Major Bleeding Risk in Atrial Fibrillation Patients Co-Medicated With Non-Vitamin K Oral Anticoagulants and Antipsychotics

Abstract

Major bleeding risks associated with non-vitamin K oral anticoagulants (NOACs) used with and without concurrent antipsychotics in patients with non-valvular atrial fibrillation (AF) were assessed. A total of 98,863 patients with non-valvular AF receiving at least one NOAC prescription from Taiwan’s National Health Insurance database were enrolled. Major bleeding was defined as a primary diagnosis of intracranial or gastrointestinal hemorrhage or bleeding at other sites. The adjusted incidence rate difference (AIRD) per 1,000 person-years and adjusted rate ratio of major bleeding were estimated using Poisson regression and inverse probability of treatment weighting using the propensity score. A total of 8,037 major bleeding events occurred during 705,521 person-quarters with NOAC prescriptions. Antipsychotics were used in 26.35% of NOAC-exposed patients. Compared to using NOAC alone, co-medication of either typical (AIRD: 79.18, 95% confidence interval [CI]: 70.63–87.72) or atypical (AIRD: 40.5, 95% CI: 33.64–47.35) antipsychotic with NOAC had a significant increase in the adjusted incidence rate per 1,000 person-years of major bleeding.
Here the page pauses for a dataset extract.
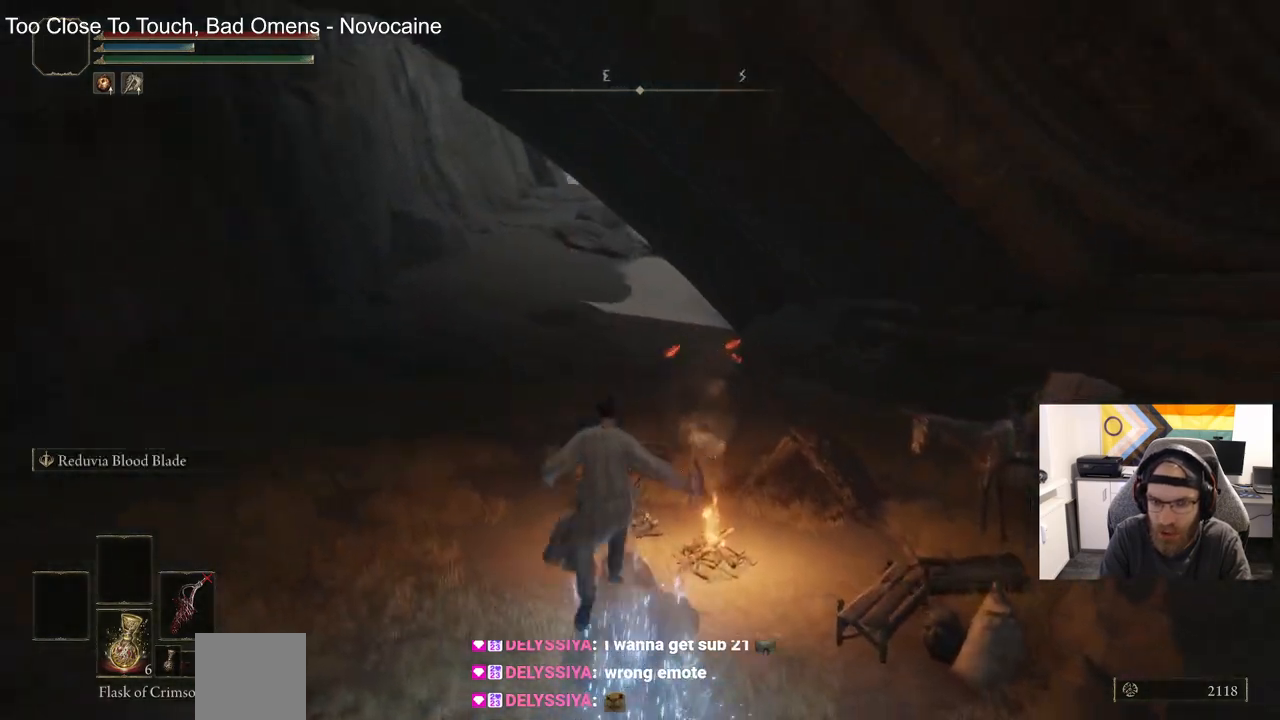
{"dt_ms": 500, "buttons": [], "left_stick": "up", "right_stick": "center", "events": [[83, "TRIANGLE", "down"], [200, "TRIANGLE", "up"], [217, "right_stick", "center"], [300, "TRIANGLE", "down"], [417, "TRIANGLE", "up"]]}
The concomitant use of a NOAC with chlorpromazine (AIRD: 103.87, 95% CI: 51.22–156.52), haloperidol (AIRD: 149.52, 95% CI: 125.03–174.00), prochlorperazine (AIRD: 90.43, 95% CI: 78.55–102.32), quetiapine (AIRD: 44.6, 95% CI: 37.11–52.09), or risperidone (AIRD: 41.55, 95% CI: 22.86–60.24) (All p < 0.01) showed a higher adjusted incidence rate of major bleeding than using NOACs alone. The concomitant use of typical (chlorpromazine, haloperidol, or prochlorperazine) or atypical (quetiapine or risperidone) antipsychotic with NOACs was associated with a significantly increased risk of major bleeding.